***** The data *****

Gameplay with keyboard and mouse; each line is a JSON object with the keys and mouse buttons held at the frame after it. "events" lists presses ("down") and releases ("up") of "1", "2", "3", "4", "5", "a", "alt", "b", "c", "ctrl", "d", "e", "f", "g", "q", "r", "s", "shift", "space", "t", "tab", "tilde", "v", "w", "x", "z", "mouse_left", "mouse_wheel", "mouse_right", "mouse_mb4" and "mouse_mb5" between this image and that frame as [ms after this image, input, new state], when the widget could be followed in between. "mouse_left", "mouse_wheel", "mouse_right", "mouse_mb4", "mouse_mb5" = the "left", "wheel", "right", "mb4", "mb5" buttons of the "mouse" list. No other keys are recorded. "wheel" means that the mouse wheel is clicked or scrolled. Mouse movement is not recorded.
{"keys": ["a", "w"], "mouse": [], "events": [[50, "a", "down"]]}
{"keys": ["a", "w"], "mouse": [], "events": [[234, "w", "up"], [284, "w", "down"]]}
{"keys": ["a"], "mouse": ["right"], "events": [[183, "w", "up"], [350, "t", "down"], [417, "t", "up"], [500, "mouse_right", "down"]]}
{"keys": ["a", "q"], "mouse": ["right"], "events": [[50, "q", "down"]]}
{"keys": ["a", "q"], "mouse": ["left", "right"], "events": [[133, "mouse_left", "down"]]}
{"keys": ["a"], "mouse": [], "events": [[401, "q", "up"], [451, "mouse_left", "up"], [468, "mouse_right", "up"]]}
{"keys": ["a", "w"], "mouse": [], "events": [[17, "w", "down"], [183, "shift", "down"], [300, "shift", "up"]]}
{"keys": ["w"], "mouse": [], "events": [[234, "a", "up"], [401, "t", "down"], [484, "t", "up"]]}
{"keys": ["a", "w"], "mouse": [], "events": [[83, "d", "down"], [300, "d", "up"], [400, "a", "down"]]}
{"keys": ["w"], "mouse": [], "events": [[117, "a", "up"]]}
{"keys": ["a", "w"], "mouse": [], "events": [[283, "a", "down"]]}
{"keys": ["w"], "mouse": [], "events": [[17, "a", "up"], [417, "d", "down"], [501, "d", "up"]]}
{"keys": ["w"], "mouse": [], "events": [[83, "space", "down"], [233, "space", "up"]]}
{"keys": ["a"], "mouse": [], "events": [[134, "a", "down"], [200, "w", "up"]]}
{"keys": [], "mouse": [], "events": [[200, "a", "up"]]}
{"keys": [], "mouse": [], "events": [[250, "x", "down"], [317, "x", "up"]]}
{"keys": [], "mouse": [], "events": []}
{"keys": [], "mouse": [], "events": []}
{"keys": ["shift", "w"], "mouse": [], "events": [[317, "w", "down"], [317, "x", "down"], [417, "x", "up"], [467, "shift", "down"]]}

*****

**Exercise instructions**
Every entry, from first to last, is to be reproduced exactly.

**Response**
Gameplay with keyboard and mouse; each line is a JSON object with the keys and mouse buttons held at the frame after it. "events" lists presses ("down") and releases ("up") of "1", "2", "3", "4", "5", "a", "alt", "b", "c", "ctrl", "d", "e", "f", "g", "q", "r", "s", "shift", "space", "t", "tab", "tilde", "v", "w", "x", "z", "mouse_left", "mouse_wheel", "mouse_right", "mouse_mb4" and "mouse_mb5" between this image and that frame as [ms after this image, input, new state], when the widget could be followed in between. "mouse_left", "mouse_wheel", "mouse_right", "mouse_mb4", "mouse_mb5" = the "left", "wheel", "right", "mb4", "mb5" buttons of the "mouse" list. No other keys are recorded. "wheel" means that the mouse wheel is clicked or scrolled. Mouse movement is not recorded.
{"keys": ["a", "w"], "mouse": [], "events": [[50, "a", "down"]]}
{"keys": ["a", "w"], "mouse": [], "events": [[234, "w", "up"], [284, "w", "down"]]}
{"keys": ["a"], "mouse": ["right"], "events": [[183, "w", "up"], [350, "t", "down"], [417, "t", "up"], [500, "mouse_right", "down"]]}
{"keys": ["a", "q"], "mouse": ["right"], "events": [[50, "q", "down"]]}
{"keys": ["a", "q"], "mouse": ["left", "right"], "events": [[133, "mouse_left", "down"]]}
{"keys": ["a"], "mouse": [], "events": [[401, "q", "up"], [451, "mouse_left", "up"], [468, "mouse_right", "up"]]}
{"keys": ["a", "w"], "mouse": [], "events": [[17, "w", "down"], [183, "shift", "down"], [300, "shift", "up"]]}
{"keys": ["w"], "mouse": [], "events": [[234, "a", "up"], [401, "t", "down"], [484, "t", "up"]]}
{"keys": ["a", "w"], "mouse": [], "events": [[83, "d", "down"], [300, "d", "up"], [400, "a", "down"]]}
{"keys": ["w"], "mouse": [], "events": [[117, "a", "up"]]}
{"keys": ["a", "w"], "mouse": [], "events": [[283, "a", "down"]]}
{"keys": ["w"], "mouse": [], "events": [[17, "a", "up"], [417, "d", "down"], [501, "d", "up"]]}
{"keys": ["w"], "mouse": [], "events": [[83, "space", "down"], [233, "space", "up"]]}
{"keys": ["a"], "mouse": [], "events": [[134, "a", "down"], [200, "w", "up"]]}
{"keys": [], "mouse": [], "events": [[200, "a", "up"]]}
{"keys": [], "mouse": [], "events": [[250, "x", "down"], [317, "x", "up"]]}
{"keys": [], "mouse": [], "events": []}
{"keys": [], "mouse": [], "events": []}
{"keys": ["shift", "w"], "mouse": [], "events": [[317, "w", "down"], [317, "x", "down"], [417, "x", "up"], [467, "shift", "down"]]}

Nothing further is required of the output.